As per usual, Jim Ottaviani provides a compelling and informative story here, telling about long-ranging research studies on chimps, gorillas, and orangutangs as well as the people who did them, but if truth be told I am also including this book here because Maris Wick knocked the ball out of the park with her illustration. A book that uses the graphic novel format to full effect and also provides an approachable, intriguing, and scholarly narrative, Primates is a great introduction into the worlds of science and primatology.

Heck is a man whom people pay to go to Hell and communicate with the lost souls there. Part noir and part Dante's Inferno, this story about a pair of adventurers looking to make a buck off an entrance to the underworld is full of humanity, friendship, suspense, and metaphysical musing. I loved the cliffhanger chapter endings and found myself compelled, surprised, and quizzical about what I was reading. One of this year's unheralded great graphic novels.

Crater XV
This sequel to Far Arden is every bit as exciting, hilarious, and heart-breaking. It follows a sea-faring adventurer on a quest to find his lost love, deter a Russian rocket launch, and possibly go to the Moon. The art is as inventive, fun, expressive, and even more polished than in that first volume. This book is a testament to the potential of sequential art, and if I could, I would make sure Kevin Cannon was an extremely rich man because I required the entire world to buy his books.

Battling Boy
This may have been the most energetic, fresh, and fun graphic novel on this list. Battling Boy is a young god/superhero with an array of t-shirts that endow him with specific powers and abilities. He is stuck on a world beset with monsters and crooked politicians, and while he can punch the former to solve some of his problems he has to learn to deal with the latter as well. This book really captured the feeling of what superhero comics used to feel like for me as a youngster.
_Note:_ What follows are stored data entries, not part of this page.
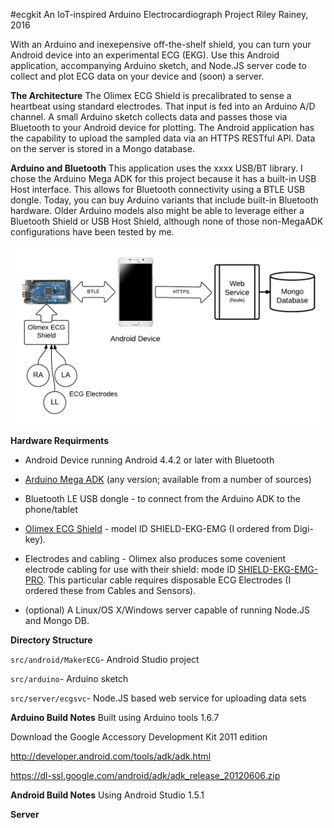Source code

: #ecgkit
An IoT-inspired Arduino Electrocardiograph Project
Riley Rainey, 2016

With an Arduino and inexepensive off-the-shelf shield, you can turn your Android device into an experimental ECG (EKG). Use this Android application, accompanying Arduino sketch, and Node.JS server code to collect and plot ECG data on your device and (soon) a server.

**The Architecture**
The Olimex ECG Shield is precalibrated to sense a heartbeat using standard electrodes. That input is fed into an Arduino A/D channel. A small Arduino sketch collects data and passes those via Bluetooth to your Android device for plotting. The Android application has the capability to upload the sampled data via an HTTPS RESTful API. Data on the server is stored in a Mongo database.

**Arduino and Bluetooth**
This application uses the xxxx USB/BT library. I chose the Arduino Mega ADK for this project because it has a built-in USB Host interface. This allows for Bluetooth connectivity using a BTLE USB dongle. Today, you can buy Arduino variants that include built-in Bluetooth hardware. Older Arduino models also might be able to leverage either a Bluetooth Shield or USB Host Shield, although none of those non-MegaADK configurations have been tested by me.

![Alt text](ecgkit-architecture.png "ecgkit architecture")

**Hardware Requirments**
- Android Device running Android 4.4.2 or later with Bluetooth

- [Arduino Mega ADK](https://www.arduino.cc/en/Main/ArduinoBoardMegaADK)  (any version; available from a number of sources)

- Bluetooth LE USB dongle - to connect from the Arduino ADK to the phone/tablet

- [Olimex ECG Shield](https://www.olimex.com/Products/Duino/Shields/SHIELD-EKG-EMG/) - model ID SHIELD-EKG-EMG (I ordered from Digi-key).

- Electrodes and cabling - Olimex also produces some covenient electrode cabling for use with their shield: mode ID [SHIELD-EKG-EMG-PRO](https://www.olimex.com/Products/Duino/Shields/SHIELD-EKG-EMG-PRO/). This particular cable requires disposable ECG Electrodes (I ordered these from Cables and Sensors).
- (optional) A Linux/OS X/Windows server capable of running Node.JS and Mongo DB.

**Directory Structure**

<code>src/android/MakerECG</code>- Android Studio project

<code>src/arduino</code>- Arduino sketch

<code>src/server/ecgsvc</code>- Node.JS based web service for uploading data sets


**Arduino Build Notes**
Built using Arduino tools 1.6.7

Download the Google Accessory Development Kit 2011 edition

http://developer.android.com/tools/adk/adk.html

https://dl-ssl.google.com/android/adk/adk_release_20120606.zip


**Android Build Notes**
Using Android Studio 1.5.1

**Server**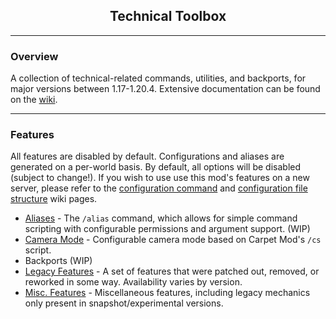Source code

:<h2 align="center">Technical Toolbox</h2>
<hr/>

### Overview
A collection of technical-related commands, utilities, and backports, for major versions between 1.17-1.20.4. Extensive documentation can be found on the [wiki](https://github.com/birblett/technical-toolbox/wiki).
<hr/>

### Features


All features are disabled by default. Configurations and aliases are generated on a per-world basis. By default, all 
options will be disabled (subject to change!). If you wish to use use this mod's features on a new server, please refer 
to the [configuration command](https://github.com/birblett/technical-toolbox/wiki/Configuration#command) and [configuration file structure](https://github.com/birblett/technical-toolbox/wiki/Configuration#file-structure) wiki pages.

* [Aliases](https://github.com/birblett/technical-toolbox/wiki/Aliases) - The `/alias` command, which allows for simple
  command scripting with configurable permissions and argument support. (WIP)
* [Camera Mode](https://github.com/birblett/technical-toolbox/wiki/Camera-Mode#list-of-configurable-options) -
  Configurable camera mode based on Carpet Mod's `/cs` script.
* Backports (WIP)
* [Legacy Features](https://github.com/birblett/technical-toolbox/wiki/Legacy-Features#list-of-configurable-features) -
  A set of features that were patched out, removed, or reworked in some way. Availability varies by version.
* [Misc. Features](https://github.com/birblett/technical-toolbox/wiki/Miscellaneous-Features#list-of-configurable-features) - 
  Miscellaneous features, including legacy mechanics only present in snapshot/experimental versions.

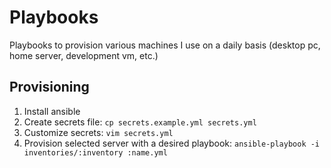 # Playbooks

Playbooks to provision various machines I use on a daily basis (desktop pc, home server, development vm, etc.)

## Provisioning

1. Install ansible
2. Create secrets file: `cp secrets.example.yml secrets.yml`
3. Customize secrets: `vim secrets.yml`
4. Provision selected server with a desired playbook: `ansible-playbook -i inventories/:inventory :name.yml`
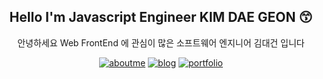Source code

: <div align="center"> 

## Hello I'm Javascript Engineer KIM DAE GEON 😙

안녕하세요 Web FrontEnd 에 관심이 많은 소프트웨어 엔지니어 김대건 입니다

[![aboutme](https://img.shields.io/badge/ABOUT_ME_소개-151515?style=for-the-badge&logo=aboutdotme&logoColor=fff)](https://toothlessdev.gitbook.io/main)
[![blog](https://img.shields.io/badge/TECH_BLOG_기술블로그-151515?style=for-the-badge&logo=gitbook&logoColor=fff)](https://toothlessdev.gitbook.io/main)
[![portfolio](https://img.shields.io/badge/PORTFOLIO_포트폴리오-151515?style=for-the-badge&logo=github&logoColor=fff)](https://toothlessdev.github.io/)

</div>
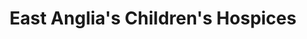 ---
title: "East Anglia's Children's Hospices"
url: /ipswich/east-anglias-childrens-hospices/
shop: Gebrauchtwaren
---
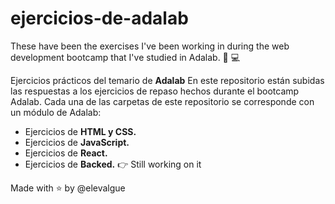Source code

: # ejercicios-de-adalab
These have been the exercises I've been working in during the web development bootcamp that I've studied in Adalab. 🐶  💻

Ejercicios prácticos del temario de __Adalab__
En este repositorio están subidas las respuestas a los ejercicios de repaso hechos durante el bootcamp Adalab. Cada una de las carpetas de este repositorio se corresponde con un módulo de Adalab:

- Ejercicios de __HTML y CSS.__ 
- Ejercicios de __JavaScript.__
- Ejercicios de __React.__
- Ejercicios de __Backed.__ 👉 Still working on it 

Made with ⭐  by @elevalgue
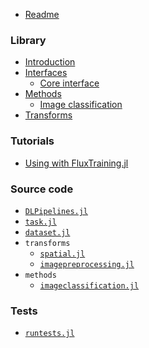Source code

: - [Readme](README.md)

### Library

- [Introduction](docs/introduction.md)
- [Interfaces](docs/interfaces/overview.md)
  - [Core interface](docs/interfaces/core.md)
- [Methods](docs/methods/methods.md)
    - [Image classification](docs/methods/imageclassification.jl)
- [Transforms](docs/transforms.md)
  
### Tutorials

- [Using with FluxTraining.jl](docs/tutorials/fluxtraining.jl)

### Source code

- [`DLPipelines.jl`](src/DLPipelines.jl)
- [`task.jl`](src/task.jl)
- [`dataset.jl`](src/dataset.jl)
- `transforms`
  - [`spatial.jl`](src/transforms/spatial.jl)
  - [`imagepreprocessing.jl`](src/transforms/imagepreprocessing.jl)
- `methods`
  - [`imageclassification.jl`](src/methods/imageclassification.jl)

### Tests

- [`runtests.jl`](test/runtests.jl)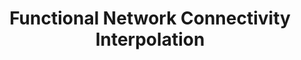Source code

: ---
layout: page
title: Functional Network Connectivity Interpolation
description: 
img: /assets/img/interpolation.png
redirect: https://ieeexplore.ieee.org/document/9871803
importance: 6
category: research
---
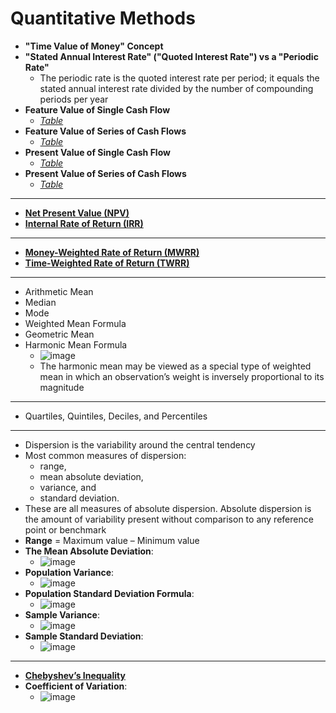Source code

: # Quantitative Methods

- **"Time Value of Money" Concept**
- **"Stated Annual Interest Rate" ("Quoted Interest Rate") vs a "Periodic Rate"**
  - The periodic rate is the quoted interest rate per period; it equals the stated annual interest rate divided by the number of compounding periods per year
- **Feature Value of Single Cash Flow**
  - *[Table](https://github.com/Mike-Vilms/cfa-i-qm/blob/main/Present-and-Future-Value.md#i-future-value)*
- **Feature Value of Series of Cash Flows**
  - *[Table](https://github.com/Mike-Vilms/cfa-i-qm/blob/main/Present-and-Future-Value.md#iii-future-value-of-an-ordinary-annuity)*
- **Present Value of Single Cash Flow**
  - *[Table](https://github.com/Mike-Vilms/cfa-i-qm/blob/main/Present-and-Future-Value.md#ii-present-value)*
- **Present Value of Series of Cash Flows**
  - *[Table](https://github.com/Mike-Vilms/cfa-i-qm/blob/main/Present-and-Future-Value.md#iv-present-value-of-an-ordinary-annuity)*
---
- **[Net Present Value (NPV)](https://github.com/Mike-Vilms/cfa-i-qm/blob/main/Net-Present-Value.md)**
- **[Internal Rate of Return (IRR)](https://github.com/Mike-Vilms/cfa-i-qm/blob/main/Internal-Rate-of-Return.md)**
---
- **[Money-Weighted Rate of Return (MWRR)](https://github.com/Mike-Vilms/cfa-i-qm/blob/main/Money-Weighted-Rate-of-Return.md)**
- **[Time-Weighted Rate of Return (TWRR)](https://github.com/Mike-Vilms/cfa-i-qm/blob/main/Time-Weighted-Rate-of-Return.md)**
---
- Arithmetic Mean
- Median
- Mode
- Weighted Mean Formula
- Geometric Mean
- Harmonic Mean Formula
  - ![image](https://user-images.githubusercontent.com/85560091/140595304-8b5f9a5e-5a9a-47f0-9348-4a9b9f30f7bf.png) 
  - The harmonic mean may be viewed as a special type of weighted mean in which an 
observation’s weight is inversely proportional to its magnitude
---
- Quartiles, Quintiles, Deciles, and Percentiles
---
- Dispersion is the variability around the central tendency
- Most common measures of dispersion: 
  - range, 
  - mean absolute deviation, 
  - variance, and 
  - standard deviation. 
- These are all measures of absolute dispersion. Absolute dispersion is the amount of variability present without comparison to any reference point or benchmark
- **Range** = Maximum value – Minimum value
- **The Mean Absolute Deviation**:
  - ![image](https://user-images.githubusercontent.com/85560091/140630456-96a17bea-4361-40e3-aa7e-4b21b61049d7.png)
- **Population Variance**:
  - ![image](https://user-images.githubusercontent.com/85560091/140630480-4bf2496b-b69a-46d7-8a28-d03fa1849d47.png)
- **Population Standard Deviation Formula**:
  - ![image](https://user-images.githubusercontent.com/85560091/140630519-350f3a33-927b-434c-acaa-3ef9e0a4e8cc.png)
- **Sample Variance**:
  - ![image](https://user-images.githubusercontent.com/85560091/140646381-5bd82e68-786e-4236-a123-b8458c4432ef.png)
- **Sample Standard Deviation**:
  - ![image](https://user-images.githubusercontent.com/85560091/140646403-c478c438-7f8e-46da-b798-8ffecba6c373.png)
---
- **[Chebyshev’s Inequality](https://github.com/Mike-Vilms/cfa-i-qm/blob/main/Chebyshevs-Inequality.md)**
- **Coefficient of Variation**:
  - ![image](https://user-images.githubusercontent.com/85560091/140655567-7c671009-804a-4f54-aae7-62143336b53a.png)
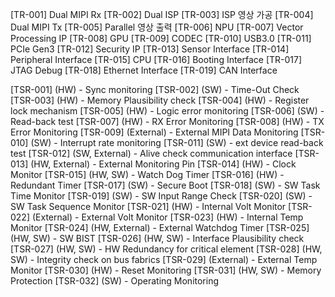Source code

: 
[TR-001] Dual MIPI Rx
[TR-002] Dual ISP
[TR-003] ISP 영상 가공
[TR-004] Dual MIPI Tx
[TR-005] Parallel 영상 출력
[TR-006] NPU
[TR-007] Vector Processing IP
[TR-008] GPU
[TR-009] CODEC
[TR-010] USB3.0
[TR-011] PCIe Gen3
[TR-012] Security IP
[TR-013] Sensor Interface
[TR-014] Peripheral Interface
[TR-015] CPU
[TR-016] Booting Interface
[TR-017] JTAG Debug
[TR-018] Ethernet Interface
[TR-019] CAN Interface


[TSR-001] (HW) - Sync monitoring
[TSR-002] (SW) - Time-Out Check
[TSR-003] (HW) - Memory Plausibility check
[TSR-004] (HW) - Register lock mechanism
[TSR-005] (HW) - Logic error monitoring
[TSR-006] (SW) - Read-back test
[TSR-007] (HW) - RX Error Monitoring
[TSR-008] (HW) - TX Error Monitoring
[TSR-009] (External) - External MIPI Data Monitoring
[TSR-010] (SW) - Interrupt rate monitoring
[TSR-011] (SW) - ext device read-back test
[TSR-012] (SW, External) - Alive check communication interface
[TSR-013] (HW, External) - External Monitoring Pin
[TSR-014] (HW) - Clock Monitor
[TSR-015] (HW, SW) - Watch Dog Timer
[TSR-016] (HW) - Redundant Timer
[TSR-017] (SW) - Secure Boot
[TSR-018] (SW) - SW Task Time Monitor
[TSR-019] (SW) - SW Input Range Check
[TSR-020] (SW) - SW Task Sequence Monitor
[TSR-021] (HW) - Internal Volt Monitor
[TSR-022] (External) - External Volt Monitor
[TSR-023] (HW) - Internal Temp Monitor
[TSR-024] (HW, External) - External Watchdog Timer
[TSR-025] (HW, SW) - SW BIST
[TSR-026] (HW, SW) - Interface Plausibility check
[TSR-027] (HW, SW) - HW Redundancy for critical element
[TSR-028] (HW, SW) - Integrity check on bus fabrics
[TSR-029] (External) - External Temp Monitor
[TSR-030] (HW) - Reset Monitoring
[TSR-031] (HW, SW) - Memory Protection
[TSR-032] (SW) - Operating Monitoring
The Legend of Ricky Thunder 
If you like professional wrestling, hilarious jokes, and battles with aliens bent on conquering the Earth, then this is the book for you. Ricky Thunder is a world champion wrestler who finds himself in a high-stakes match, with the fate of the Earth in the balance. If he wins, the Earth is saved. If he loses, then we are all done for. Full of frenetic action and fights as well as laugh-out-loud gags and situations, this book is charming and so entertaining, an absolute winner. Not really available from most (any?) bookstores, it is available directly from the author here.

Hip Hop Family Tree, Volume 1 
I love old-school rap songs and artists, the art in Bronze age superhero comics, and Ed Piskor's nonfiction work, and this book combines all three. The history of rap music, from the streets of the Bronx to the earliest recordings to the first few commercial hits, is chronicled here. Educational and entertaining in the best ways, this book collects webcomics that you can read for free but is such a wonderfully composed physical object you should run out and buy it now.

Powerful, spare, and addictive. This incredibly readable and provocative tale of runaway teenagers and the mayhem they create and endure took me by surprise and affected me in unexpected ways. It's not for children, and it is disturbing, but it is also one of the strongest, most visceral, and emotional comics-reading experiences I have had in a long time.

And finally, I cannot help but to include one more book that would have been on my "best of" list last year if I had read it in time:

This book does that rarest of things for me: it lives up to the hype. It is the graphic novel you should give to people who don't know they like graphic novels. A mish-mash of science fiction and fantasy with a dash of Romeo and Juliet, the story here is exhilarating, surprising, inventive, and breath-taking with its twists and turns. Given that I am an old man who can still recall such a thing, I'd say the feeling I got reading this book was a lot like the sense of wonder Star Wars invoked in me as a young'un. Saga is excellent.

That's it. There's my list. Happy New Year!